With Dr. Michael Burry, a real doctor who bet against the housing market ahead of the 2008 stock market meltdown, placing a bearish position on the chipmaker and his new newsletter “Cassandra Unchained” likely to keep the bearish points coming over time, you’re certainly not alone if you’re thinking about hitting that sell button, even as the broad market recovers, with the S&P 500 now pretty much back to where it was before the AI “November nosedive” began.

Though Nvidia and its top boss have been quick to come to the defense of the firm (with a seven-page memo), responding to Burry’s criticisms about the company, it still seems like investors aren’t convinced enough to start buying that big dip in Nvidia shares. Though there isn’t any sort of smoking gun, I do think the man brings up a lot of food for thought, especially for Nvidia shareholders who are contemplating taking some profits off here so that they can play with the house’s money, so to speak.

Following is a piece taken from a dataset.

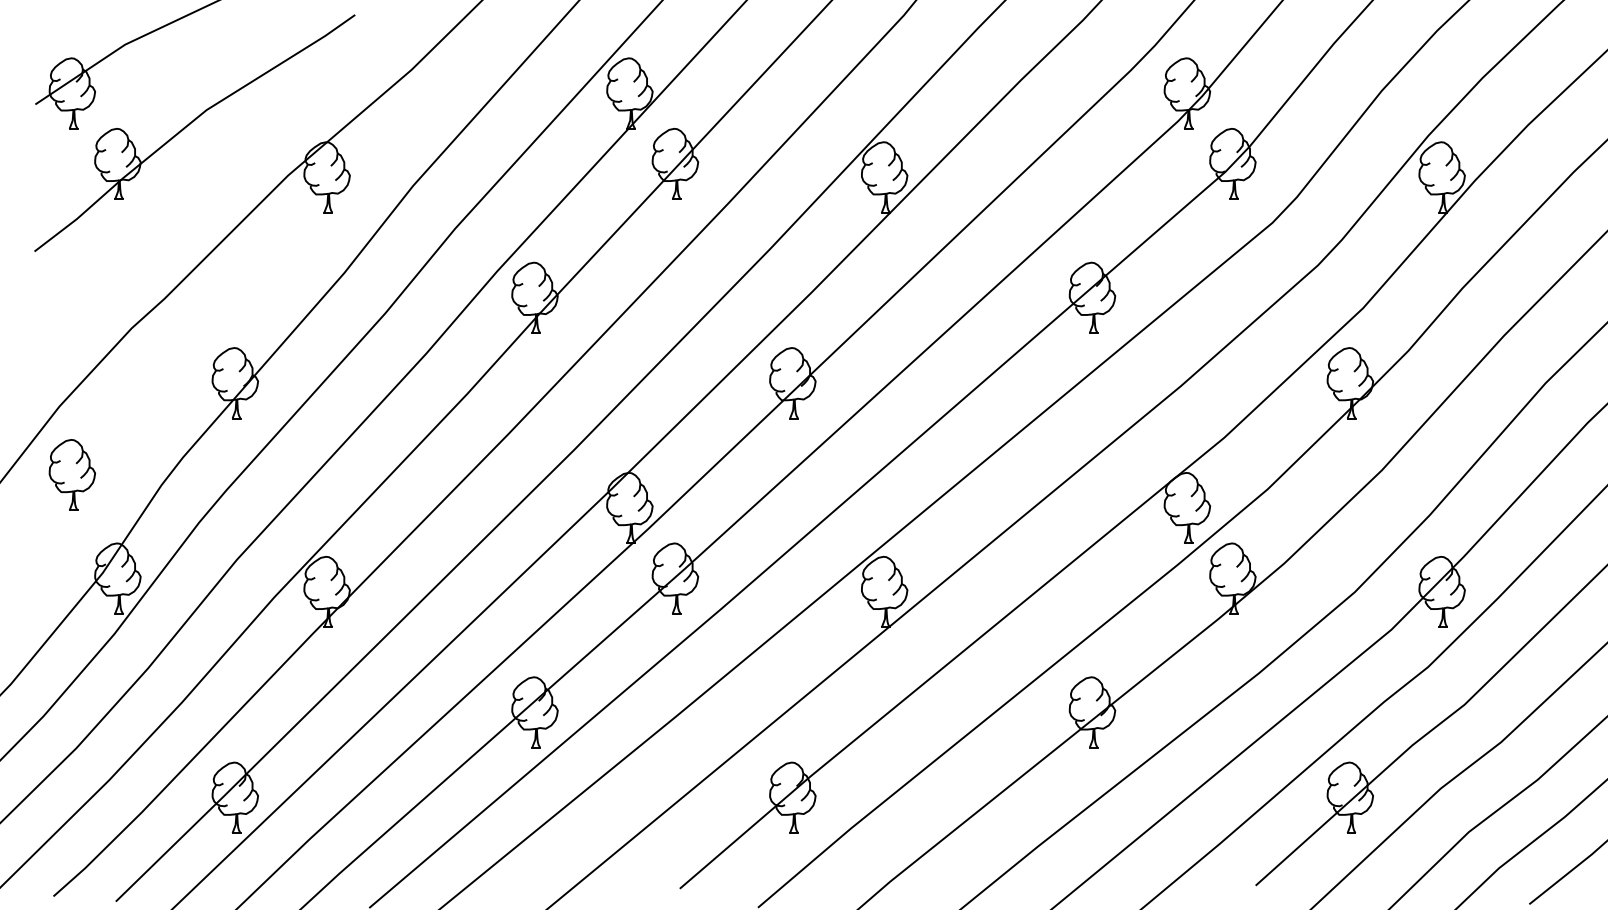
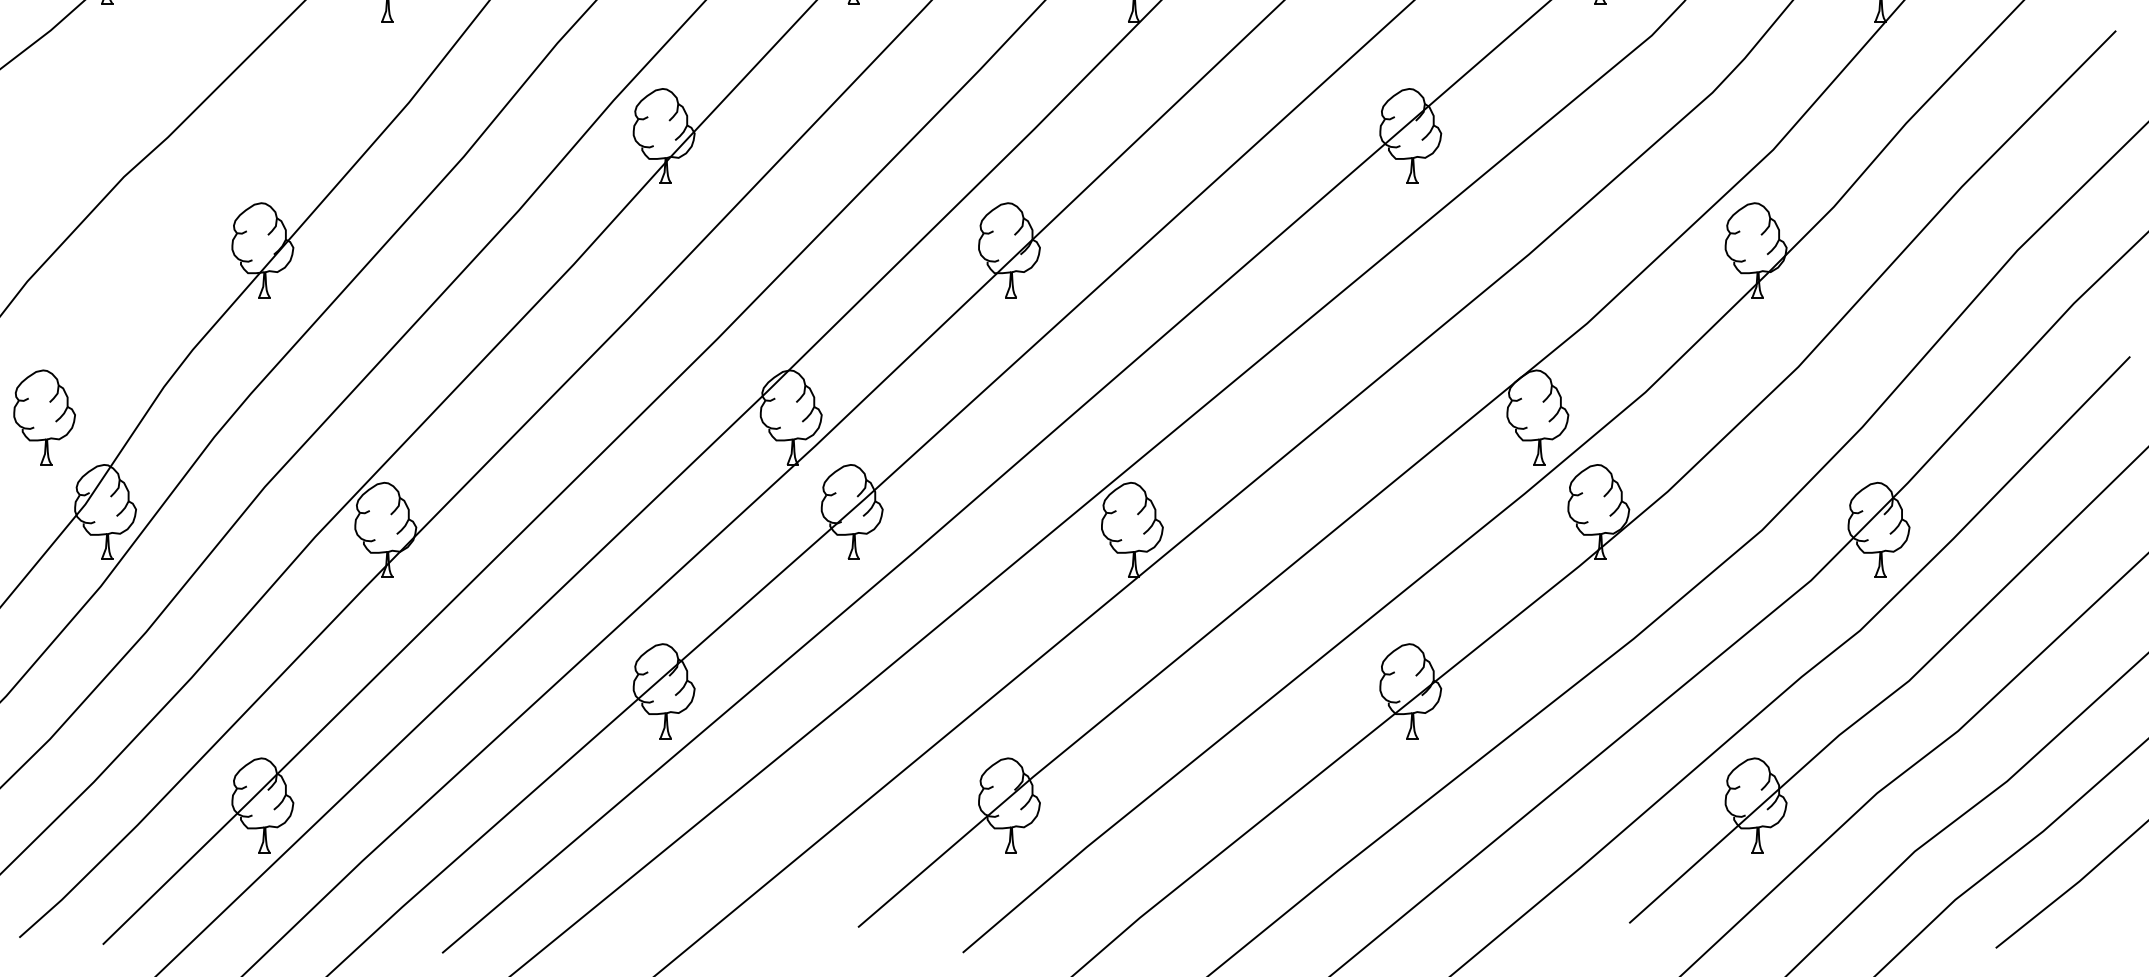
part: (71, 474) -> (43, 416), moved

Whether we’re talking about the circularity of dealmaking within the AI space, the extended valuation of Nvidia stock, questions pointing to the GPU depreciation schedule (2-3 years vs. 4-6 years of useful life) of the heavy spenders in big tech, or comparisons between Nvidia and a younger version of Cisco (NASDAQ:CSCO), which completely imploded in the dot-com bubble bust, the bearish points seem to keep on coming from Burry.

While I haven’t yet heard anything that would warrant panic on the part of Nvidia shareholders, I do think that the tides could continue turning against Nvidia shares, whether that’s due to fears over what “Cassandra Unleashed” could unveil next, or more recent concerns about Google (whose parent company is Alphabet (NASDAQ:GOOG)) is ready to disrupt the AI chip market with its impressive TPUs (Tensor Processing Units).